Memanen Air Hujan
Sebagai negara agraris yg berada di daerah tropis, Indonesia memiliki dua musim yg tegas, yakni musim penghujan dan musim kemarau. Periode berlangsungnya masing-masing musim tidak jarang dipengaruhi oleh unsur-unsur iklim yg bersifat global seperti halnya kejadian EL NINO dan LA NINA. Ketika memasuki musim penghujan, terutama ketika curah hujan melebihi batas normal, tidak jarang dapat memunculkan debit air yg tinggi dan apabila tidak dikendalikan dengan baik di bagian HULU hingga HILIR dapat mendatangkan bencana alam banjir dan tanah longsor.

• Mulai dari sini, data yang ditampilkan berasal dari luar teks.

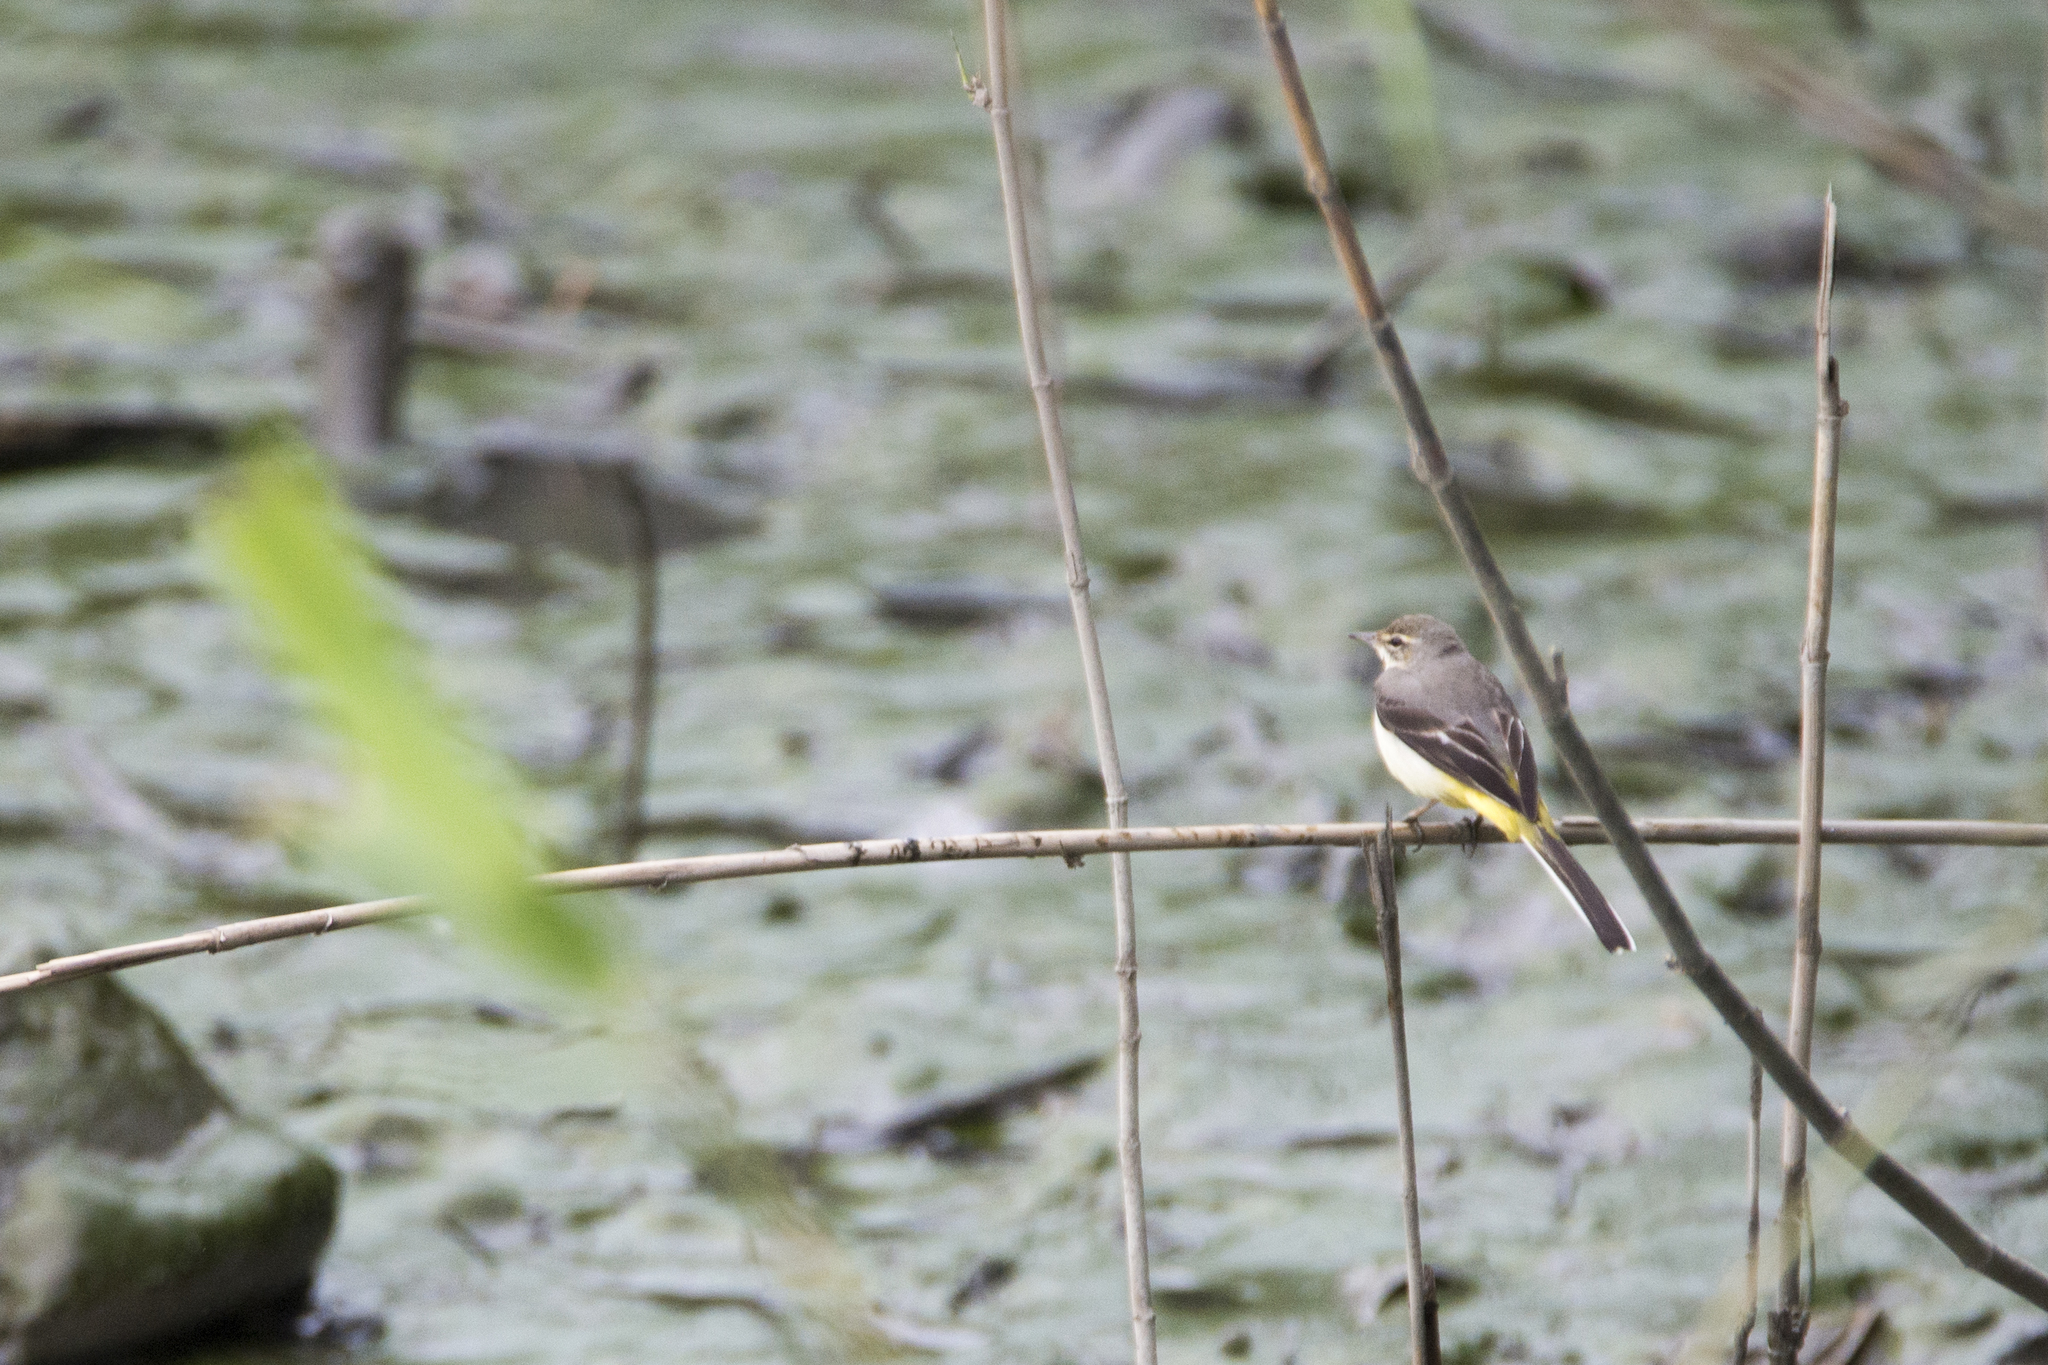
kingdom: Animalia
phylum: Chordata
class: Aves
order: Passeriformes
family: Motacillidae
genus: Motacilla
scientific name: Motacilla cinerea
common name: Grey wagtail
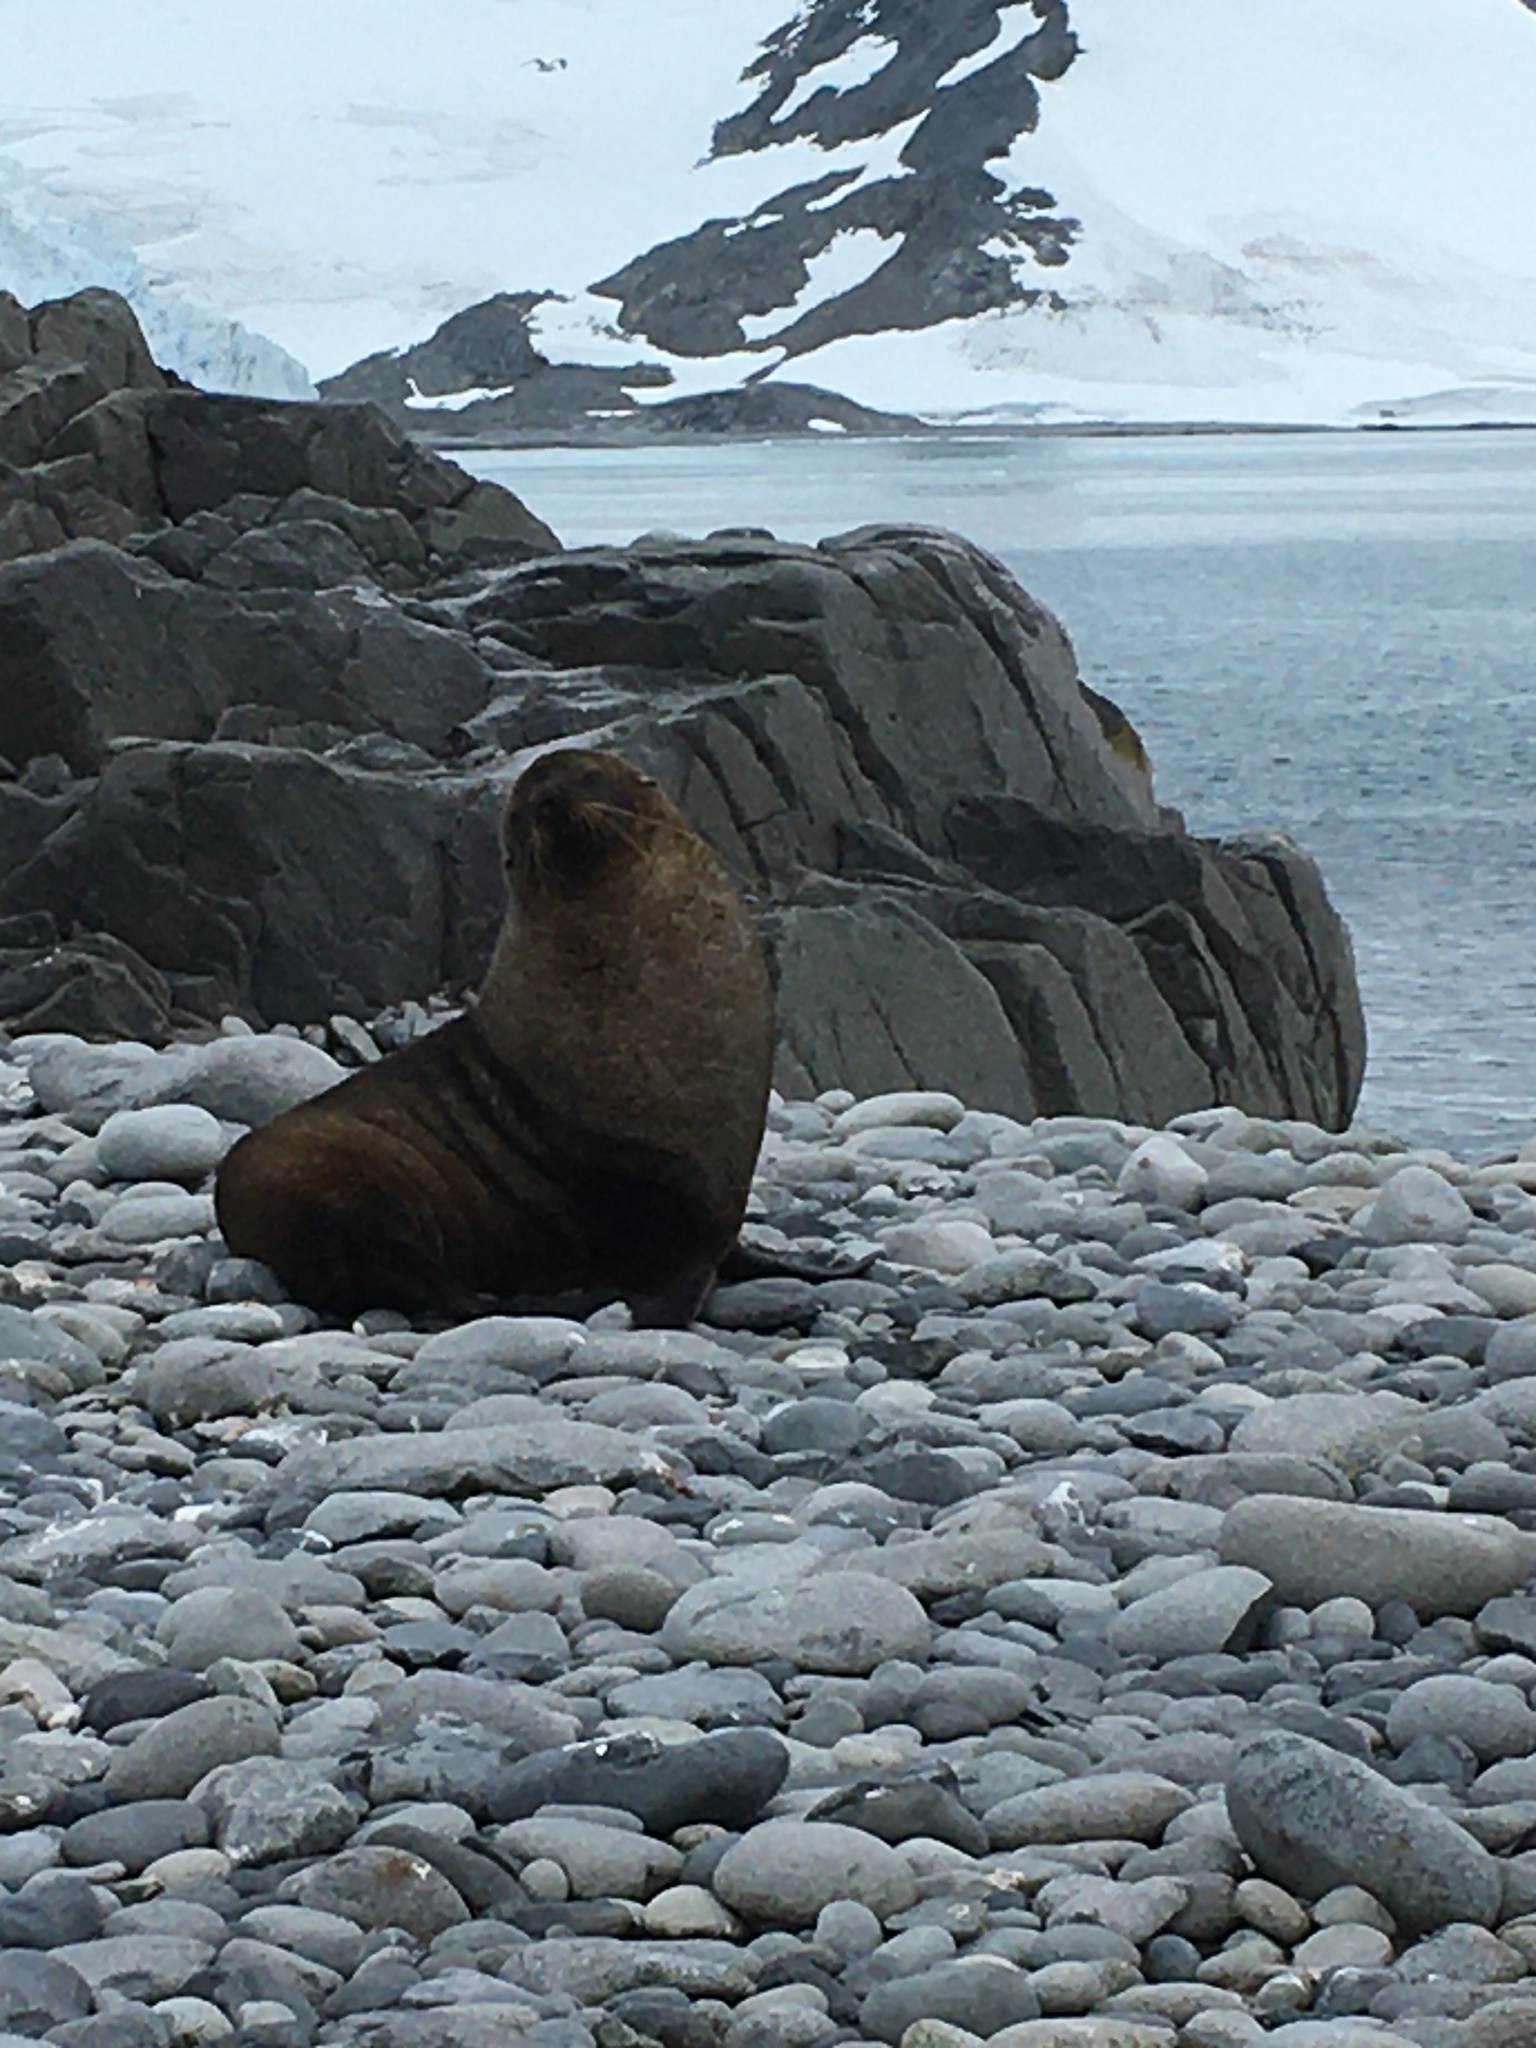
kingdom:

Selama ini bagi daerah-daerah yg terbiasa mengalami langganan banjir pada saat musim penghujan, sesungguhnya telah menerapkan metoda pengendalian banjir yg kerap disebut dengan naturalisasi dan normalisasi terhadap badan-badan air baik di bagian HULU maupun di HILIR. Tanpa bermaksud mempertentangkan penerapan kedua metoda tersebut dalam mengendalikan banjir ketika memasuki musim penghujan di masing-masing daerah, kegiatan-kegiatan seperti *memanen air hujan* dengan cara menangkap, menggunakan, meresapkan dan mengalirkan air hujan perlu mendapatkan perhatian sunguh-sungguh dari pemerintah Pusat dan Daerah bersama-sama masyarakat.
Secara umum memanen air hujan dapat dilakukan dengan membuat sebanyak mungkin sumur-sumur resapan dan biopori di lingkungan masyarakat dan ruang terbuka hijau serta bangunan-bangunan penangkap air lainnya seperti dam, waduk, embung dan bendungan yg mana air hujan dapat dilepaskan kembali pada saat musim kemarau sebagai sumber air irigasi bagi kepentingan pertanian dan air bersih yg sangat penting bagi kehidupan manusia untuk meningkatkan derajat kesehatan masyarakat. Secara khusus dikawasan perkebunan dimana sumberdaya air sangat diperlukan ketika memasuki musim kemarau, diantara baris-baris tanaman dapat dibuat bangunan penangkap air secara sederhana dengan membuat lubang dengan ukuran sesuai kebutuhan yg selanjutnya diisi secara berselang seling antara lapisan pasir dan sabut kelapa. Memang pembuatan bangunan-bangunan penangkap air hujan dengan daya tampung atau volume air yg besar tidak seketika selesai dibuat langsung dapat digunakan untuk menyalurkan air bagi berbagai kepentingan, akan tetapi masih memerlukan penyesuaian yg membutuhkan waktu yg relatip lama.
Normalisasi badan-badan air seperti waduk, embung, dam dan bendungan air yg mengalami kerusakan dan pendangkalan juga perlu dilakukan dengan memperbaiki dan mengeruk baik di bagian HULU maupun HILIR. Tidak kalah pentingnya adalah menumbuhkan kesadaran pada masyarakat dan para pihak terkait untuk tidak membuang sampah di badan-badan air, membangun gerakan-gerakan membersihkan sampah dan melakukan penegakan hukum terhadap pelaku pelanggaran hukum terhadap pencemaran dan kerusakan lingkungan hidup dengan memberikan sanksi administrasi, denda dan kurungan badan. Sosialisasi perlu terus ditingkatkan pada skala rumah tangga (RT) agar membiasakan diri melakukan pengumpulan, pemilahan dan pengiriman sampah plastik dan organik di tempat yg telah di tentukan.
Selain berbagai kegiatan yg dilakukan untuk memanen air hujan, upaya pencegahan juga perlu di terapkan dibagian HULU yakni dengan melarang kegiatan penebangan hutan secara liar. Terhadap kawasan hutan yg sudah tidak memiliki tegakan lagi/gundul, sesegera mungkin dilakukan penghutanan kembali/reboisasi untuk mengembalikan kawasan hutan lindung, peruntukan HTI dan hutan kemasyarakatan. Pengendalian banjir terutama melalui kegiatan memanen air hujan hakekatnya bersifat lintas sektor, karenanya diperlukan penguatan koordinasi dan sinergi antara Pusat dan Daerah serta para pihak terkait sejak dari penyusunan regulasi dan kebijakan hingga saat pelaksanan program dan kegiatan.
*KASONGAN, 14 Januari 2020.*LEMPOH, nembe balik REUNI ALJIRO.Asikin CHALIFAH.